Operating the completed lines will fall to Île-de-France Mobilités, which pays the chosen operators and owes the SGP a usage fee on the infrastructure. A financing protocol signed by the state and Île-de-France Mobilités in September 2023 set aside €474 million for running the new lines opening up to 2031.

== Operations ==
The lines will not run around the clock: overnight closures are kept for maintenance of the track, equipment and control systems, though Île-de-France Mobilités may extend service on particular evenings or nights. All services will call at every station; express runs were studied and rejected, since the high running speeds and frequencies made them unnecessary and skipping stops would have required costly passing tracks. The average commercial speed will be about 65 km/h, roughly three times that of the existing metro, with headways as short as 85 seconds at peak times. Trains will run on the right, like the metro and unlike the RER.

Under the 2010 Grand Paris law, the RATP is the infrastructure manager of the new lines through its subsidiary RATP Infrastructures, while the operators of each line are chosen by competitive tender. This split was contested by Keolis, which argued in 2016 that dividing an automated metro between an operator and a separate infrastructure manager was untested and could bias competition in the incumbent's favour. The first contracts were nonetheless awarded across the market: lines 16 and 17 to Keolis in May 2023, Line 15 to the ORA consortium of RATP Dev, Alstom and ComfortDelGro in July 2023, and Line 18 to Keolis in June 2024.

Maintenance will be handled from dedicated sites along the network: train maintenance and stabling depots, rapid-repair centres at line ends far from the main depots, and infrastructure maintenance sites for track and systems.

== Design and art ==
For each of the new stations, the SGP has commissioned a permanent artwork under its "Illustrer le Grand Paris" programme. Thirty artists from graphic design, illustration, animation and comics, among them François Schuiten, Edmond Baudoin and Enki Bilal, were chosen to work with the station architects. The network also has its own typeface, Grand Paris Express, designed for the passenger signage of the 68 stations.

== Reception ==
The Grand Paris Express received the Veronica Rudge Green Prize in Urban Design from Harvard University's Graduate School of Design in 2023.

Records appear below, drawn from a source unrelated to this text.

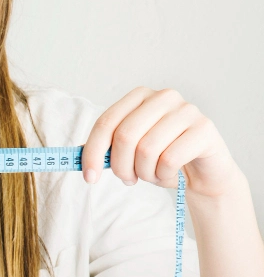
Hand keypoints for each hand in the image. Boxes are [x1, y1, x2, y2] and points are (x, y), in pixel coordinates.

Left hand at [80, 86, 242, 197]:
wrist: (204, 171)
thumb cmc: (162, 158)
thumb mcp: (130, 152)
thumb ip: (105, 149)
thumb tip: (72, 156)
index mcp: (139, 96)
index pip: (106, 122)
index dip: (93, 152)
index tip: (90, 177)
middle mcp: (163, 97)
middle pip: (125, 136)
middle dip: (121, 167)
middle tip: (128, 180)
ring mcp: (187, 110)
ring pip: (147, 150)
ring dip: (145, 173)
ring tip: (152, 175)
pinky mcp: (204, 129)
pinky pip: (169, 159)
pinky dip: (163, 175)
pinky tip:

The new stations have been credited with cutting journey times and widening access to jobs in the suburbs. The project has also drawn criticism over its effects on residents: in a 2024 book, Les Naufragés du Grand Paris Express, the researchers Anne Clerval and Laura Wojcik describe a "planned gentrification" around the new stations, pointing among other things to demolitions for worksites. Planners at the Atelier parisien d'urbanisme, the city's urban planning agency, counter that public housing programmes are rebalancing the station districts, citing a 50 per cent rise in social housing around Pont de Sèvres between 2010 and 2024.